18 El debate sobre el nivel académico de los docentes universitarios tampoco es nuevo en la academia ecuatoriana. La Disposición Transitoria Octava de la LOES expedida en el año 2000 establecía que “las universidades y escuelas politécnicas en el plazo de cinco años a partir de la vigencia de esta ley, deberán tener en su planta docente por lo menos un treinta por ciento de los profesores con título de posgrado”. La consecuencia de esta disposición fue una proliferación explosiva de los programas de maestrías con la consiguiente ‘devaluación’ de este grado académico y su escaso aporte a la calidad de la educación. Una experiencia similar tiende a repetirse con los doctorados. Esto conlleva, según Santos (2005), a la resolución de la crisis de legitimidad de la universidad por la vía negativa: la creciente desvalorización de los diplomas universitarios. 

19 El Instructivo para la Tipología de Universidades expedido por el CEAACES establece que “En caso de que alguna de las universidades no remita al CEAACES, una manifestación de intención de tipología, se entenderá que se acoge a ser una universidad de tipo Educación Continua”. 

20 El Reglamento General a la LOES (Art. 14) establece que “Únicamente las universidades de docencia con investigación podrán otorgar los títulos profesionales de especialización y los grados académicos de maestría y de Ph.D. o su equivalente; las universidades orientadas a la docencia podrán otorgar títulos profesionales, especialización y grados académicos de maestría profesionalizante [?]; y las de educación continua no podrán ofertar ninguno de los grados académicos indicados anteriormente” 

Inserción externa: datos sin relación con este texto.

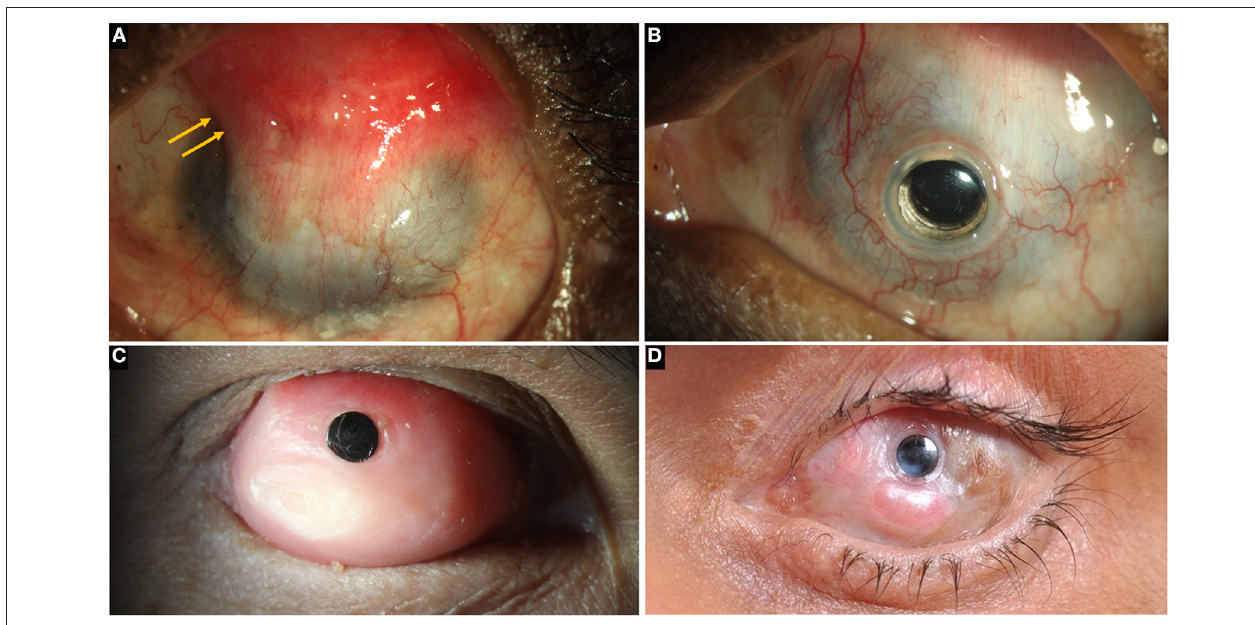
FIGURE 7 | (A) Left eye in a case of bilateral total limbal stem cell deficiency (LSCD) with a wet surface due to Stevens-Johnson syndrome (SJS). A superior conjunctival hooding (yellow arrows) was carried out previously for microbial keratitis with a corneal perforation. (B) A Boston keratoprosthesis in the same eye. (C) Modified osteo-odontokeratoprosthesis in an eye with total LSCD and a dry ocular surface. (D) LVP KPro in an eye with SJS.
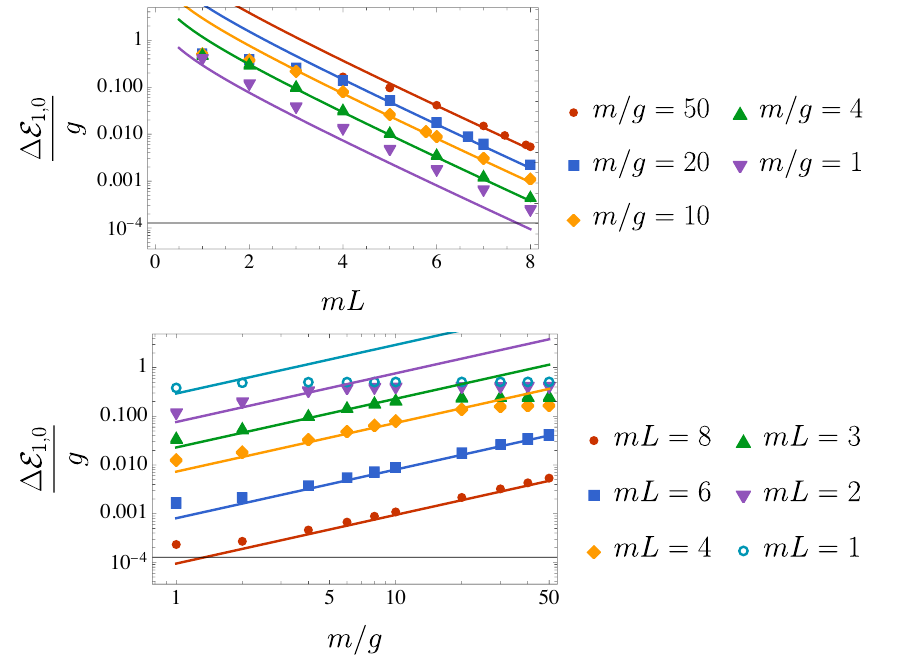
√ x fixed, N → ∞ ) lattice results (dots) versus the between the ground 1 , 0 /g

21 El Art. 11 del Reglamento de Carrera y Escalafón de Profesor e Investigador establece que el personal académico a tiempo completo dedicara hasta 31 [sic] horas semanales a las actividades de investigación, mientras el rector y vicerrector podrán dedicar como máximo 3 horas semanales [sic] a docencia o investigación. 

22 26 artículos del reglamento se refieren únicamente a requisitos que, en total suman 148.